Scientists are studying an object that's tumbling through our solar system to see if it's a disabled alien spaceship.
You read that right.
Unlike other asteroids, this object — called 'Oumuamua — is cigar-shaped and is twirling through space unlike any mankind has seen before.
"Researchers working on long-distance space transportation have previously suggested that a cigar or needle shape is the most likely architecture for an interstellar spacecraft, since this would minimize friction and damage from interstellar gas and dust," the astronomical group Breakthrough Listen said in a news release.
According to an article in Scientific American, "That would mean it is like no asteroid ever seen before, instead resembling the collision-minimizing form favored in many designs for notional interstellar probes."
"While a natural origin is more likely, there is currently no consensus on what that origin might have been, and Breakthrough Listen is well positioned to explore the possibility that 'Oumuamua could be an artifact," the exploration group, which is funded by billionaire Yuri Milner, said in its release.
Researchers at the University of Hawaii discovered the object in October as it passed earth at about 85 times the distance to the Moon – a stone's throw, in astronomical terms, Breakthrough Listen said in its statement.
The name 'Oumuamua is Hawaiian for "first messenger."
The object looped around the sun and is now halfway to Jupiter, according to Scientific American, and is getting out of reach of the most powerful telescopes.
'Oumuamua is about is about a quarter of a mile long and 260 feet wide and has traveled at speeds of up to 196,000 mph.

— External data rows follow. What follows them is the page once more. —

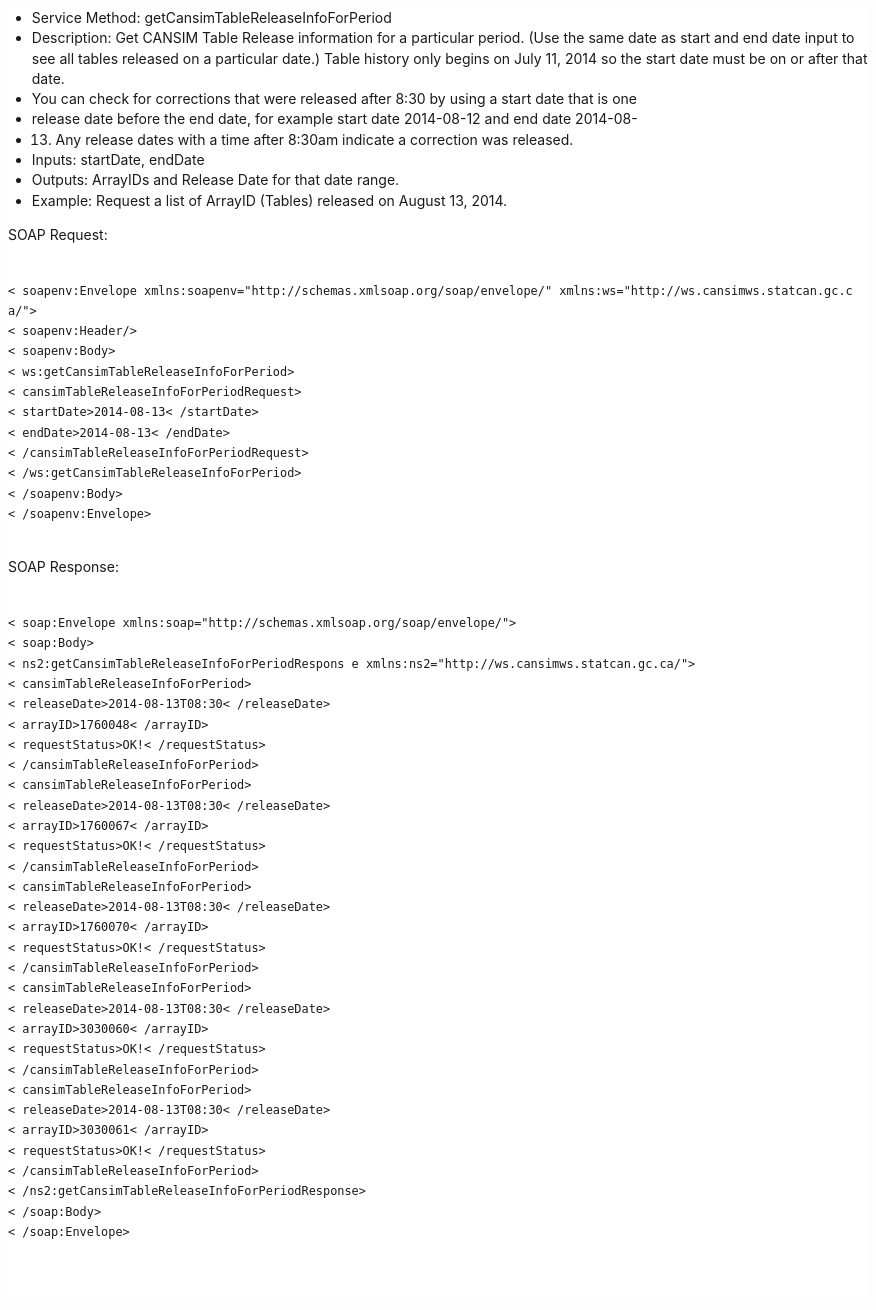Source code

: - Service Method: getCansimTableReleaseInfoForPeriod
- Description:  Get CANSIM Table Release information for a particular period. (Use the same date as start and end date input to see all tables released on a particular date.) Table history only begins on July 11, 2014 so the start date must be on or after that date.
- You can check for corrections that were released after 8:30 by using a start date that is one
- release date before the end date, for example start date 2014-08-12 and end date 2014-08-
- 13. Any release dates with a time after 8:30am indicate a correction was released.
- Inputs:   startDate, endDate
- Outputs:  ArrayIDs and Release Date for that date range.
- Example: Request a list of ArrayID (Tables) released on August 13, 2014.

SOAP Request:

<pre>
<code class="xml">
< soapenv:Envelope xmlns:soapenv="http://schemas.xmlsoap.org/soap/envelope/" xmlns:ws="http://ws.cansimws.statcan.gc.ca/">
< soapenv:Header/>
< soapenv:Body>
< ws:getCansimTableReleaseInfoForPeriod>
< cansimTableReleaseInfoForPeriodRequest>
< startDate>2014-08-13< /startDate>
< endDate>2014-08-13< /endDate>
< /cansimTableReleaseInfoForPeriodRequest>
< /ws:getCansimTableReleaseInfoForPeriod>
< /soapenv:Body>
< /soapenv:Envelope>
</code>
</pre>

SOAP Response:

<pre>
<code class="xml">
< soap:Envelope xmlns:soap="http://schemas.xmlsoap.org/soap/envelope/">
< soap:Body>
< ns2:getCansimTableReleaseInfoForPeriodRespons e xmlns:ns2="http://ws.cansimws.statcan.gc.ca/">
< cansimTableReleaseInfoForPeriod>
< releaseDate>2014-08-13T08:30< /releaseDate>
< arrayID>1760048< /arrayID>
< requestStatus>OK!< /requestStatus>
< /cansimTableReleaseInfoForPeriod>
< cansimTableReleaseInfoForPeriod>
< releaseDate>2014-08-13T08:30< /releaseDate>
< arrayID>1760067< /arrayID>
< requestStatus>OK!< /requestStatus>
< /cansimTableReleaseInfoForPeriod>
< cansimTableReleaseInfoForPeriod>
< releaseDate>2014-08-13T08:30< /releaseDate>
< arrayID>1760070< /arrayID>
< requestStatus>OK!< /requestStatus>
< /cansimTableReleaseInfoForPeriod>
< cansimTableReleaseInfoForPeriod>
< releaseDate>2014-08-13T08:30< /releaseDate>
< arrayID>3030060< /arrayID>
< requestStatus>OK!< /requestStatus>
< /cansimTableReleaseInfoForPeriod>
< cansimTableReleaseInfoForPeriod>
< releaseDate>2014-08-13T08:30< /releaseDate>
< arrayID>3030061< /arrayID>
< requestStatus>OK!< /requestStatus>
< /cansimTableReleaseInfoForPeriod>
< /ns2:getCansimTableReleaseInfoForPeriodResponse>
< /soap:Body>
< /soap:Envelope>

"So far there are few if any wholly satisfactory explanations as to how such an extremely elongated solid object could naturally form, let alone endure the forces of a natural high-speed ejection from a star system—a process thought to involve a wrenching encounter with a giant planet," says the Scientific American article.
On Wednesday afternoon, Breakthrough Listen planned to aim a huge telescope in West Virginia at 'Oumuamua for 10 hours.
"With our equipment ... we can detect a signal the strength of a mobile phone coming out of this object," Milner says. "We don't want to be sensational in any way, and we are very realistic about the chances this is artificial, but because this is a unique situation we think mankind can afford 10 hours of observing time using the best equipment on the planet to check a low-probability hypothesis."